Send long-running or parallel jobs to a Slurm workload manager (i.e. cluster)
using the slurm_call
, slurm_apply
, or
slurm_map
functions.
This package includes three core functions used to send computations to a
Slurm cluster: 1) slurm_call
executes a function using a
single set of parameters (passed as a list), 2) slurm_apply
evaluates a function in parallel for each row of parameters in a given
data frame, and 3) slurm_map
evaluates a function in parallel
for each element of a list.
The functions slurm_apply
and slurm_map
automatically split the
parameter rows or list elements into equal-size chunks,
each chunk to be processed by a separate cluster node.
They use functions from the parallel-package
package to parallelize computations across processors on a given node.
The output of slurm_apply
, slurm_map
, or slurm_call
is a slurm_job
object that serves as an input to the other functions in the package:
print_job_status
, cancel_slurm
,
get_slurm_out
and cleanup_files
.
To be compatible with slurm_apply
, a function may accept any
number of single value parameters. The names of these parameters must match
the column names of the params
data frame supplied. There are no
restrictions on the types of parameters passed as a list to
slurm_call
or slurm_map
If the function passed to slurm_call
or slurm_apply
requires
knowledge of any R objects (data, custom helper functions) besides
params
, a character vector corresponding to their names should be
passed to the optional global_objects
argument.
When parallelizing a function, since any error will interrupt all
calculations for the current node, it may be useful to wrap expressions
which may generate errors into a try
or
tryCatch
function. This will ensure the computation
continues with the next parameter set after reporting the error.
The default output format for get_slurm_out
(outtype = "raw"
)
is a list where each element is the return value of one function call. If
the function passed to slurm_apply
produces a vector output, you may
use outtype = "table"
to collect the output in a single data frame,
with one row by function call.
Advanced options for the Slurm workload manager may accompany job submission
by slurm_call
, slurm_map
, and slurm_apply
through the optional slurm_options
argument. For example, passing
list(time = '1:30:00')
for this options limits the job to 1 hour and 30
minutes. Some advanced configuration must be set through environment
variables.

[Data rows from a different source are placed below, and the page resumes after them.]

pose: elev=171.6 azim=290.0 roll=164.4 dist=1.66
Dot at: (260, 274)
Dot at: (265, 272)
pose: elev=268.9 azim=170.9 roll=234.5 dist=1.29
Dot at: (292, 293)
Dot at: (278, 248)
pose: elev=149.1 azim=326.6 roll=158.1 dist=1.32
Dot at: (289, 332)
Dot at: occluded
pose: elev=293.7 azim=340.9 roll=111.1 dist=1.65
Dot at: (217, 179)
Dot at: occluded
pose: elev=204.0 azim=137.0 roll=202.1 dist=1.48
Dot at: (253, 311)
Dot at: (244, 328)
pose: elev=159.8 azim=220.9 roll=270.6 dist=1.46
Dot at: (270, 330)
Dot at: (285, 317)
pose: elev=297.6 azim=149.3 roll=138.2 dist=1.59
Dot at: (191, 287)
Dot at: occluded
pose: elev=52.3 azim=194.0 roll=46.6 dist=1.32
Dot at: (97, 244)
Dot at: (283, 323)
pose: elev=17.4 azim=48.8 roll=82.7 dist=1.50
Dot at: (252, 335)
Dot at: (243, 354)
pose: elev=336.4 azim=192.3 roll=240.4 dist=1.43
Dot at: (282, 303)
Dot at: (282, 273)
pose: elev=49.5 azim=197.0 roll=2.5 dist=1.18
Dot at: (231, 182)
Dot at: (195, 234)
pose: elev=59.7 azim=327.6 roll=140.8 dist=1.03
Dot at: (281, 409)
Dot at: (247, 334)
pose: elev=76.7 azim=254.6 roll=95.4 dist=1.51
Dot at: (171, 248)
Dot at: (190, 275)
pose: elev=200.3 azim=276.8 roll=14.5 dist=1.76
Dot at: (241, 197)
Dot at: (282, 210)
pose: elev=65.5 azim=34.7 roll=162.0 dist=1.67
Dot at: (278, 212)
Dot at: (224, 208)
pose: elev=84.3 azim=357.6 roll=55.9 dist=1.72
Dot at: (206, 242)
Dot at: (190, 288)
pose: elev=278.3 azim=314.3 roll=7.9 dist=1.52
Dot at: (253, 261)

On a multi-cluster head node, for example, the SLURM_CLUSTERS
environment variable must be set to direct jobs to a non-default cluster.
if (FALSE) {
# Create a data frame of mean/sd values for normal distributions
pars <- data.frame(par_m = seq(-10, 10, length.out = 1000),
par_sd = seq(0.1, 10, length.out = 1000))
# Create a function to parallelize
ftest <- function(par_m, par_sd) {
samp <- rnorm(10^7, par_m, par_sd)
c(s_m = mean(samp), s_sd = sd(samp))
}
sjob1 <- slurm_apply(ftest, pars)
print_job_status(sjob1)
res <- get_slurm_out(sjob1, "table")
all.equal(pars, res) # Confirm correct output
cleanup_files(sjob1)
}